__Collected data__.
━━━━━━━━

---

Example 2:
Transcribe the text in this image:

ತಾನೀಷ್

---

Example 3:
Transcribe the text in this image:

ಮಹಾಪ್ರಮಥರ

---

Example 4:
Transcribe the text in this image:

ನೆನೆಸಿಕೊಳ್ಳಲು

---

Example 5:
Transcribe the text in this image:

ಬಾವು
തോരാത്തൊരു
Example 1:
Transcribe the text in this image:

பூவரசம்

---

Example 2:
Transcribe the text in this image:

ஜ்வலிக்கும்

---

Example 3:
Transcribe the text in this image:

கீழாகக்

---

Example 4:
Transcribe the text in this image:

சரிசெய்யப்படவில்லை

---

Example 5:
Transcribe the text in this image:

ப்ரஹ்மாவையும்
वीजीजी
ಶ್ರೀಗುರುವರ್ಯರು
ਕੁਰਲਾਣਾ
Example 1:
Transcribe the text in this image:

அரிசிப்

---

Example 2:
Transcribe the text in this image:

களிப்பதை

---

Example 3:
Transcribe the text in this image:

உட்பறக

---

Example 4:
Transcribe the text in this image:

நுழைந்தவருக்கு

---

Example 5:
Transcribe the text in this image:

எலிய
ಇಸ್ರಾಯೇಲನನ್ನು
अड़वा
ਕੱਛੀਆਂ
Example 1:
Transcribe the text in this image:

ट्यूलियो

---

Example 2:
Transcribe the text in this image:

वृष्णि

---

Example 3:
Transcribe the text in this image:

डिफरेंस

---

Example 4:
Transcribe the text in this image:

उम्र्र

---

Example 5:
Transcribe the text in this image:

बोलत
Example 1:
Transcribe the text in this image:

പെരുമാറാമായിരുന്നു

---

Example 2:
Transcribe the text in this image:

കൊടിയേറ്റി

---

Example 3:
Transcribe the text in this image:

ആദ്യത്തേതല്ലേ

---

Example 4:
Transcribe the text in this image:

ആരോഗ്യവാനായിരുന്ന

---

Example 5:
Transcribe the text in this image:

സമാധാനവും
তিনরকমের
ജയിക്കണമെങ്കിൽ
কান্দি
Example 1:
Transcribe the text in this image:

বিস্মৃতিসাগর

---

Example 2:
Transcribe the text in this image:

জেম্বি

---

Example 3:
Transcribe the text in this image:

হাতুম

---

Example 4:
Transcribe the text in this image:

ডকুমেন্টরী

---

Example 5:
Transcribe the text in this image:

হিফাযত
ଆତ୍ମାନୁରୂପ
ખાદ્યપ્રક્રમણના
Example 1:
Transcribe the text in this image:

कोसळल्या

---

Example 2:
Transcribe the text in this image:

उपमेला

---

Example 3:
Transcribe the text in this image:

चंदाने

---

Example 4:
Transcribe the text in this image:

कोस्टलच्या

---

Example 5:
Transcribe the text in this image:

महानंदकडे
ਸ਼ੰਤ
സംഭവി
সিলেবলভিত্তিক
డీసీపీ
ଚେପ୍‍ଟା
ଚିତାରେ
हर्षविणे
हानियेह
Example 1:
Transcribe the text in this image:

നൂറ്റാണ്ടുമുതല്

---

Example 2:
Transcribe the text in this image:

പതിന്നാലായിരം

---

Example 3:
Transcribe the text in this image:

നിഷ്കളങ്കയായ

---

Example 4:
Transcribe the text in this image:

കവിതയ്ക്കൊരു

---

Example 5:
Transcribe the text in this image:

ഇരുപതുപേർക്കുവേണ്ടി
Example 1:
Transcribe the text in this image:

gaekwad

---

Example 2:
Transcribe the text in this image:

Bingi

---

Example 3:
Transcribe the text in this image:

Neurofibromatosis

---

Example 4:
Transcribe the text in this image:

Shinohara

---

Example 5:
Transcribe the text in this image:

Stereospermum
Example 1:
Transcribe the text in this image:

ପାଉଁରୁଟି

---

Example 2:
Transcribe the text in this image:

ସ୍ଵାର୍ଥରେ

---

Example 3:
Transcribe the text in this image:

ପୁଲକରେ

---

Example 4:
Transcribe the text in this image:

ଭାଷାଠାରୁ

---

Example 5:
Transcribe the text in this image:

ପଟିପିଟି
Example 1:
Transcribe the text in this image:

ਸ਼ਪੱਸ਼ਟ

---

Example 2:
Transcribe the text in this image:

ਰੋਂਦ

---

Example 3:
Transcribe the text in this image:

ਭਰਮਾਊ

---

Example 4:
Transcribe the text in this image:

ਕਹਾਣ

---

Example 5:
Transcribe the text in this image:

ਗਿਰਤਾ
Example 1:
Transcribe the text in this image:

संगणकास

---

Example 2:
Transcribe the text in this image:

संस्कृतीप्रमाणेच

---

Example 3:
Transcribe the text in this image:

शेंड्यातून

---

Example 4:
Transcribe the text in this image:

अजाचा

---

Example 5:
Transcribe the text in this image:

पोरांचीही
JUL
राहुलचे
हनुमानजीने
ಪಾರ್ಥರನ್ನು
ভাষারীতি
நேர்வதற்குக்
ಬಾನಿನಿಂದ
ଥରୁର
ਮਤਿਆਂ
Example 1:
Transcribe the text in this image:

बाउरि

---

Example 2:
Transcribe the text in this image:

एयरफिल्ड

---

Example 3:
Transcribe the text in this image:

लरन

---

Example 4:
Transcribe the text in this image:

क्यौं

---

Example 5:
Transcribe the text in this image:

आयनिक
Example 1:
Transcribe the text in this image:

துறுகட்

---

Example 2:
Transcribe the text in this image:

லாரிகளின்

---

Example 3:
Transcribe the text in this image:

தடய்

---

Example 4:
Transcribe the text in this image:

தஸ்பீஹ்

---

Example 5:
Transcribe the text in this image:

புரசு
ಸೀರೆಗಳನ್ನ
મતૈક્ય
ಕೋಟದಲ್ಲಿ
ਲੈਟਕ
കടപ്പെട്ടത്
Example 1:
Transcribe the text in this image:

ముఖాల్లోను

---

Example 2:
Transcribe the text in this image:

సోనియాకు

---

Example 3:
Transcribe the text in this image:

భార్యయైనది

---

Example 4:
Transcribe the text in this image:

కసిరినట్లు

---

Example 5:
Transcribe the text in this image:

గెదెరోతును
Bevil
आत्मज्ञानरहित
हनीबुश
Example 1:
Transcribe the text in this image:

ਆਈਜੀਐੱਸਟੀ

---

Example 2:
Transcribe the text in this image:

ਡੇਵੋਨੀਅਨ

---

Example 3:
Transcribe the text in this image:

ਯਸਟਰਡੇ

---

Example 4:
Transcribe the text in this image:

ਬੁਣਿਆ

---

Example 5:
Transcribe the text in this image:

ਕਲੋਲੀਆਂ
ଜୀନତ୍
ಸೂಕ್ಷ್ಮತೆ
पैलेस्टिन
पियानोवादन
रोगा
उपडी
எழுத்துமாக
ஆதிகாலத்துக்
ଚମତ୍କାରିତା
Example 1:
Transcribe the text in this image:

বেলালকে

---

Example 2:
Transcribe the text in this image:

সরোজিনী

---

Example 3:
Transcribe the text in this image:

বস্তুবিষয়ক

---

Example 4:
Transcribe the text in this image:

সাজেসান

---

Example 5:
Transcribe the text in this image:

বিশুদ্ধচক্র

━━━━━━━━

__Work request__. Could you restate the records above word for word?

__Result of the task__.
---

Example 2:
Transcribe the text in this image:

ತಾನೀಷ್

---

Example 3:
Transcribe the text in this image:

ಮಹಾಪ್ರಮಥರ

---

Example 4:
Transcribe the text in this image:

ನೆನೆಸಿಕೊಳ್ಳಲು

---

Example 5:
Transcribe the text in this image:

ಬಾವು
തോരാത്തൊരു
Example 1:
Transcribe the text in this image:

பூவரசம்

---

Example 2:
Transcribe the text in this image:

ஜ்வலிக்கும்

---

Example 3:
Transcribe the text in this image:

கீழாகக்

---

Example 4:
Transcribe the text in this image:

சரிசெய்யப்படவில்லை

---

Example 5:
Transcribe the text in this image:

ப்ரஹ்மாவையும்
वीजीजी
ಶ್ರೀಗುರುವರ್ಯರು
ਕੁਰਲਾਣਾ
Example 1:
Transcribe the text in this image:

அரிசிப்

---

Example 2:
Transcribe the text in this image:

களிப்பதை

---

Example 3:
Transcribe the text in this image:

உட்பறக

---

Example 4:
Transcribe the text in this image:

நுழைந்தவருக்கு

---

Example 5:
Transcribe the text in this image:

எலிய
ಇಸ್ರಾಯೇಲನನ್ನು
अड़वा
ਕੱਛੀਆਂ
Example 1:
Transcribe the text in this image:

ट्यूलियो

---

Example 2:
Transcribe the text in this image:

वृष्णि

---

Example 3:
Transcribe the text in this image:

डिफरेंस

---

Example 4:
Transcribe the text in this image:

उम्र्र

---

Example 5:
Transcribe the text in this image:

बोलत
Example 1:
Transcribe the text in this image:

പെരുമാറാമായിരുന്നു

---

Example 2:
Transcribe the text in this image:

കൊടിയേറ്റി

---

Example 3:
Transcribe the text in this image:

ആദ്യത്തേതല്ലേ

---

Example 4:
Transcribe the text in this image:

ആരോഗ്യവാനായിരുന്ന

---

Example 5:
Transcribe the text in this image:

സമാധാനവും
তিনরকমের
ജയിക്കണമെങ്കിൽ
কান্দি
Example 1:
Transcribe the text in this image:

বিস্মৃতিসাগর

---

Example 2:
Transcribe the text in this image:

জেম্বি

---

Example 3:
Transcribe the text in this image:

হাতুম

---

Example 4:
Transcribe the text in this image:

ডকুমেন্টরী

---

Example 5:
Transcribe the text in this image:

হিফাযত
ଆତ୍ମାନୁରୂପ
ખાદ્યપ્રક્રમણના
Example 1:
Transcribe the text in this image:

कोसळल्या

---

Example 2:
Transcribe the text in this image:

उपमेला

---

Example 3:
Transcribe the text in this image:

चंदाने

---

Example 4:
Transcribe the text in this image:

कोस्टलच्या

---

Example 5:
Transcribe the text in this image:

महानंदकडे
ਸ਼ੰਤ
സംഭവി
সিলেবলভিত্তিক
డీసీపీ
ଚେପ୍‍ଟା
ଚିତାରେ
हर्षविणे
हानियेह
Example 1:
Transcribe the text in this image:

നൂറ്റാണ്ടുമുതല്

---

Example 2:
Transcribe the text in this image:

പതിന്നാലായിരം

---

Example 3:
Transcribe the text in this image:

നിഷ്കളങ്കയായ

---

Example 4:
Transcribe the text in this image:

കവിതയ്ക്കൊരു

---

Example 5:
Transcribe the text in this image:

ഇരുപതുപേർക്കുവേണ്ടി
Example 1:
Transcribe the text in this image:

gaekwad

---

Example 2:
Transcribe the text in this image:

Bingi

---

Example 3:
Transcribe the text in this image:

Neurofibromatosis

---

Example 4:
Transcribe the text in this image:

Shinohara

---

Example 5:
Transcribe the text in this image:

Stereospermum
Example 1:
Transcribe the text in this image:

ପାଉଁରୁଟି

---

Example 2:
Transcribe the text in this image:

ସ୍ଵାର୍ଥରେ

---

Example 3:
Transcribe the text in this image:

ପୁଲକରେ

---

Example 4:
Transcribe the text in this image:

ଭାଷାଠାରୁ

---

Example 5:
Transcribe the text in this image:

ପଟିପିଟି
Example 1:
Transcribe the text in this image:

ਸ਼ਪੱਸ਼ਟ

---

Example 2:
Transcribe the text in this image:

ਰੋਂਦ

---

Example 3:
Transcribe the text in this image:

ਭਰਮਾਊ

---

Example 4:
Transcribe the text in this image:

ਕਹਾਣ

---

Example 5:
Transcribe the text in this image:

ਗਿਰਤਾ
Example 1:
Transcribe the text in this image:

संगणकास

---

Example 2:
Transcribe the text in this image:

संस्कृतीप्रमाणेच

---

Example 3:
Transcribe the text in this image:

शेंड्यातून

---

Example 4:
Transcribe the text in this image:

अजाचा

---

Example 5:
Transcribe the text in this image:

पोरांचीही
JUL
राहुलचे
हनुमानजीने
ಪಾರ್ಥರನ್ನು
ভাষারীতি
நேர்வதற்குக்
ಬಾನಿನಿಂದ
ଥରୁର
ਮਤਿਆਂ
Example 1:
Transcribe the text in this image:

बाउरि

---

Example 2:
Transcribe the text in this image:

एयरफिल्ड

---

Example 3:
Transcribe the text in this image:

लरन

---

Example 4:
Transcribe the text in this image:

क्यौं

---

Example 5:
Transcribe the text in this image:

आयनिक
Example 1:
Transcribe the text in this image:

துறுகட்

---

Example 2:
Transcribe the text in this image:

லாரிகளின்

---

Example 3:
Transcribe the text in this image:

தடய்

---

Example 4:
Transcribe the text in this image:

தஸ்பீஹ்

---

Example 5:
Transcribe the text in this image:

புரசு
ಸೀರೆಗಳನ್ನ
મતૈક્ય
ಕೋಟದಲ್ಲಿ
ਲੈਟਕ
കടപ്പെട്ടത്
Example 1:
Transcribe the text in this image:

ముఖాల్లోను

---

Example 2:
Transcribe the text in this image:

సోనియాకు

---

Example 3:
Transcribe the text in this image:

భార్యయైనది

---

Example 4:
Transcribe the text in this image:

కసిరినట్లు

---

Example 5:
Transcribe the text in this image:

గెదెరోతును
Bevil
आत्मज्ञानरहित
हनीबुश
Example 1:
Transcribe the text in this image:

ਆਈਜੀਐੱਸਟੀ

---

Example 2:
Transcribe the text in this image:

ਡੇਵੋਨੀਅਨ

---

Example 3:
Transcribe the text in this image:

ਯਸਟਰਡੇ

---

Example 4:
Transcribe the text in this image:

ਬੁਣਿਆ

---

Example 5:
Transcribe the text in this image:

ਕਲੋਲੀਆਂ
ଜୀନତ୍
ಸೂಕ್ಷ್ಮತೆ
पैलेस्टिन
पियानोवादन
रोगा
उपडी
எழுத்துமாக
ஆதிகாலத்துக்
ଚମତ୍କାରିତା
Example 1:
Transcribe the text in this image:

বেলালকে

---

Example 2:
Transcribe the text in this image:

সরোজিনী

---

Example 3:
Transcribe the text in this image:

বস্তুবিষয়ক

---

Example 4:
Transcribe the text in this image:

সাজেসান

---

Example 5:
Transcribe the text in this image:

বিশুদ্ধচক্র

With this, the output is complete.